Tuttavia, le decisioni nel mondo reale non vengono prese ispirandosi a ciò che si sceglierebbe sotto il velo di ignoranza. Torna, così, la questione degli interessi e ad attenuare questi ultimi può essere, nelle parole di Sandel, “la capacità di fare appello a un forte senso di comunità e di coltivarlo, e in ciò intendo quel senso forte che, in quanto concittadini, sentiamo nell’impegnarci in un progetto comune che ci rende responsabili e debitori verso gli altri”.

Questo, però, potrebbe portarci in un vicolo cieco. Infatti, lo stesso Sandel non sa come coniugare il senso di solidarietà e di comunità enunciati con la dimensione internazionale. Nel capitolo 8 “Confini, migrazioni e cambiamenti climatici” ammette: “Tutto ciò suscita però un interrogativo ancora più complicato, che ha a che vedere con la dimensione transnazionale dell’uguaglianza e della disuguaglianza, di cui hai scritto (si riferisce a Piketty, NdA). Si tratta di una sfida particolare, se concordiamo sul fatto che una società più equa dipende da legami più forti tra i cittadini. Hai ragione nel dire che qualsiasi progetto di uguaglianza debba avere una dimensione transnazionale, su questo punto sono d’accordo, ma pensi che sarà davvero possibile? A cosa assomiglierebbe? È possibile creare forme di lealtà e appartenenza al di là dello Stato nazione?”.

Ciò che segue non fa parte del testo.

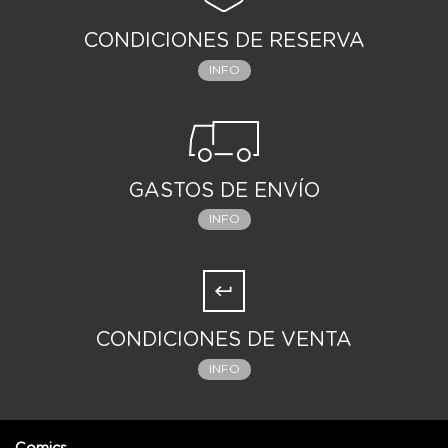
CONDICIONES DE RESERVA
INFO
GASTOS DE ENVÍO
INFO
CONDICIONES DE VENTA
INFO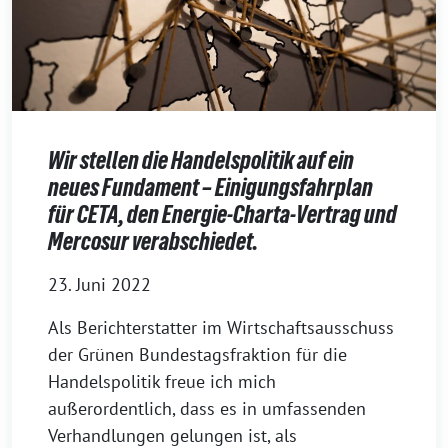
Wir stellen die Handelspolitik auf ein
neues Fundament – Einigungsfahrplan
für CETA, den Energie-Charta-Vertrag und
Mercosur verabschiedet.
23. Juni 2022
Als Berichterstatter im Wirtschaftsausschuss
der Grünen Bundestagsfraktion für die
Handelspolitik freue ich mich
außerordentlich, dass es in umfassenden
Verhandlungen gelungen ist, als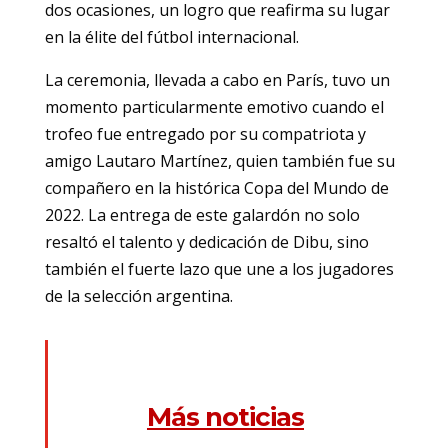
dos ocasiones, un logro que reafirma su lugar
en la élite del fútbol internacional.
La ceremonia, llevada a cabo en París, tuvo un
momento particularmente emotivo cuando el
trofeo fue entregado por su compatriota y
amigo Lautaro Martínez, quien también fue su
compañero en la histórica Copa del Mundo de
2022. La entrega de este galardón no solo
resaltó el talento y dedicación de Dibu, sino
también el fuerte lazo que une a los jugadores
de la selección argentina.
Más noticias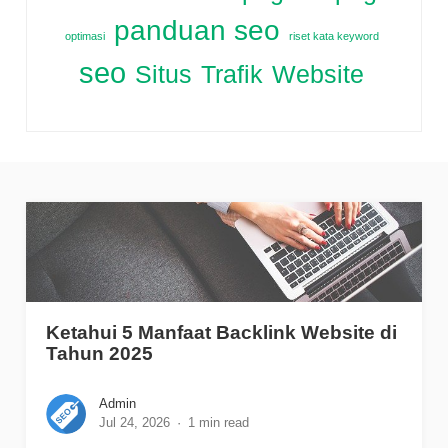
panduan seo
optimasi
riset kata keyword
seo
Situs
Trafik
Website
Ketahui 5 Manfaat Backlink Website di
Tahun 2025
Admin
Jul 24, 2026
1 min read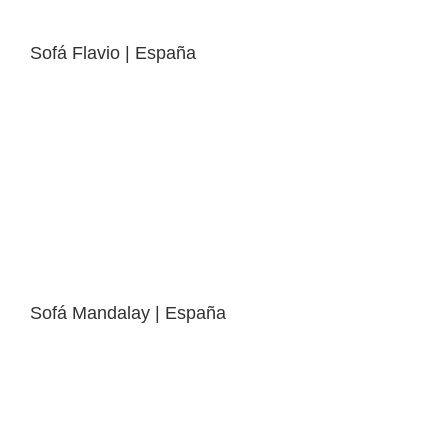
Sofá Flavio | España
Sofá Mandalay | España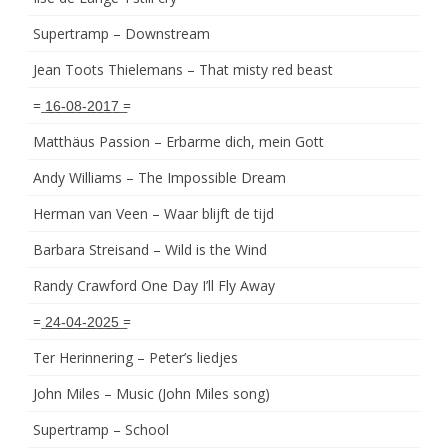
Supertramp – Downstream
Jean Toots Thielemans – That misty red beast
= ͟1͟6͟-͟0͟8͟-͟2͟0͟1͟7͟ =
Matthäus Passion – Erbarme dich, mein Gott
Andy Williams – The Impossible Dream
Herman van Veen – Waar blijft de tijd
Barbara Streisand – Wild is the Wind
Randy Crawford One Day I’ll Fly Away
= ͟2͟4͟-͟0͟4͟-͟2͟0͟2͟5͟ =
Ter Herinnering – Peter’s liedjes
John Miles – Music (John Miles song)
Supertramp – School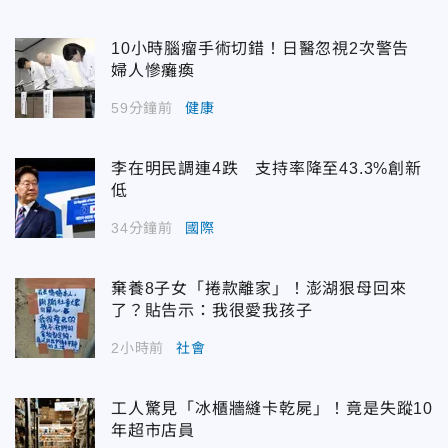
10小時腦瘤手術切錯！日醫忽視2次警告
婦人慘癱瘓
59分鐘前
健康
李在明民調連4跌 支持率降至43.3%創新
低
34分鐘前
國際
棄養8子女「捲款離家」！澎湖狠母回來
了？貼告示：我很愛我孩子
2小時前
社會
工人驚見「冰櫃牆縫卡乾屍」！竟是失蹤10
年超市店員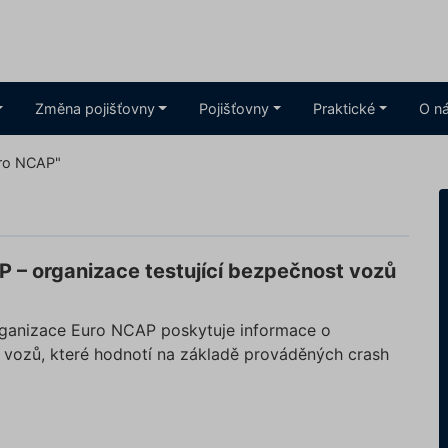
Změna pojišťovny
Pojišťovny
Praktické
O n
uro NCAP"
 – organizace testující bezpečnost vozů
ganizace Euro NCAP poskytuje informace o
 vozů, které hodnotí na základě prováděných crash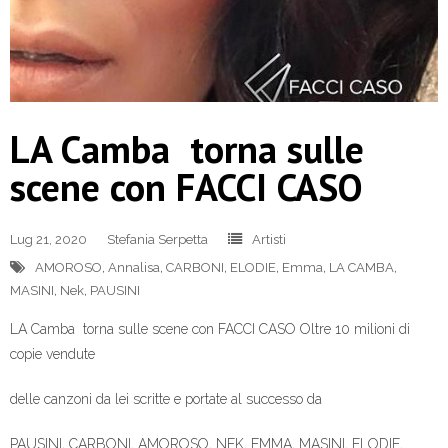
LA Camba torna sulle
scene con FACCI CASO
Lug 21, 2020
Stefania Serpetta
Artisti
AMOROSO
,
Annalisa
,
CARBONI
,
ELODIE
,
Emma
,
LA CAMBA
,
MASINI
,
Nek
,
PAUSINI
LA Camba torna sulle scene con FACCI CASO Oltre 10 milioni di
copie vendute
delle canzoni da lei scritte e portate al successo da
PAUSINI, CARBONI, AMOROSO, NEK, EMMA, MASINI, ELODIE,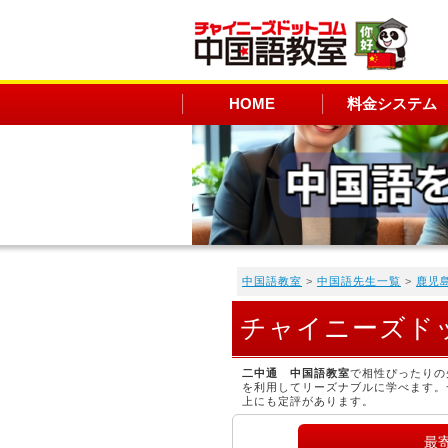
HOME
料金システム
中国語教室
>
中国語先生一覧
>
鹿児
チャイニーズド
二中通 中国語教室
で相性ぴったりの
を利用してリーズナブルに学べます。
上にも定評があります。
最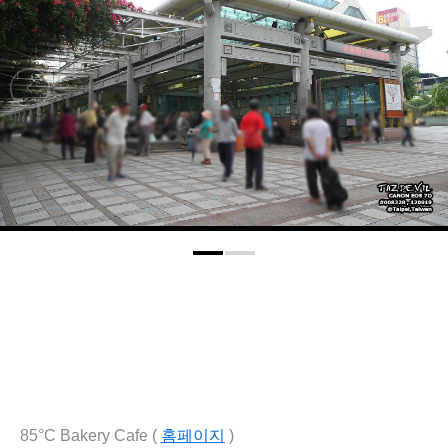
85°C Bakery Cafe (
홈페이지
)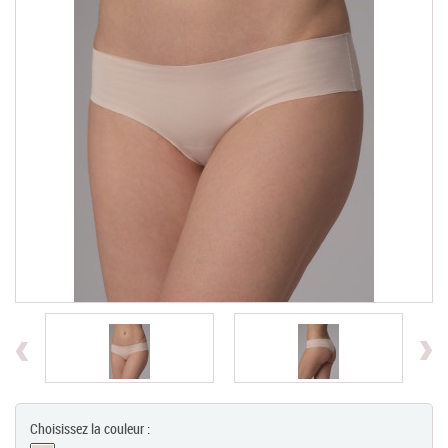
Chèques Cadeaux
PROMOTIONS
Previous
Choisissez la couleur :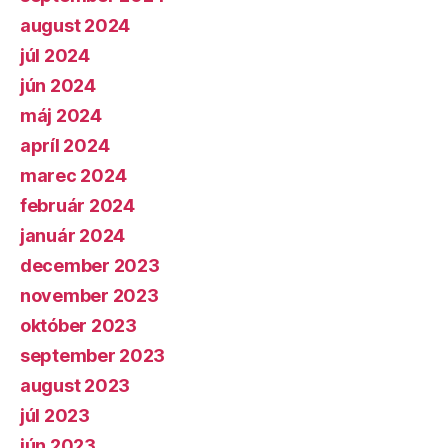
august 2024
júl 2024
jún 2024
máj 2024
apríl 2024
marec 2024
február 2024
január 2024
december 2023
november 2023
október 2023
september 2023
august 2023
júl 2023
jún 2023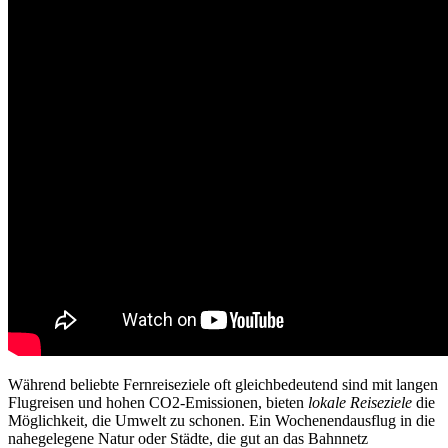
Während beliebte Fernreiseziele oft gleichbedeutend sind mit langen
Flugreisen und hohen CO2-Emissionen, bieten
lokale Reiseziele
die
Möglichkeit, die Umwelt zu schonen. Ein Wochenendausflug in die
nahegelegene Natur oder Städte, die gut an das Bahnnetz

Se un mondo più equo è un mondo in cui prevale maggiore apertura nei flussi di persone e maggiore cautela rispetto ai flussi di merci e di capitali, quanto afferma Sandel equivale a collocare a grande distanza da noi quel mondo. Ma è quello il mondo che Piketty predilige e con ragionevoli argomenti, ai quali aggiunge la considerazione che la comunanza può essere anche la conseguenza di una minor disuguaglianza e non solo la sua causa.

In conclusione, alla domanda se vi sia coerenza nell’avere atteggiamenti diversi rispetto ai flussi di persone, da un lato, e di merci e capitali, dall’altro, la risposta è che può esservi piena coerenza con i propri interessi, ma che non è indifferente dal punto di vista della giustizia sociale quale delle due posizioni prevalga. Averlo suggerito, anche se non sempre in modo chiaro e lineare, è certamente un merito di questo capitolo del libro di Piketty e Sandel.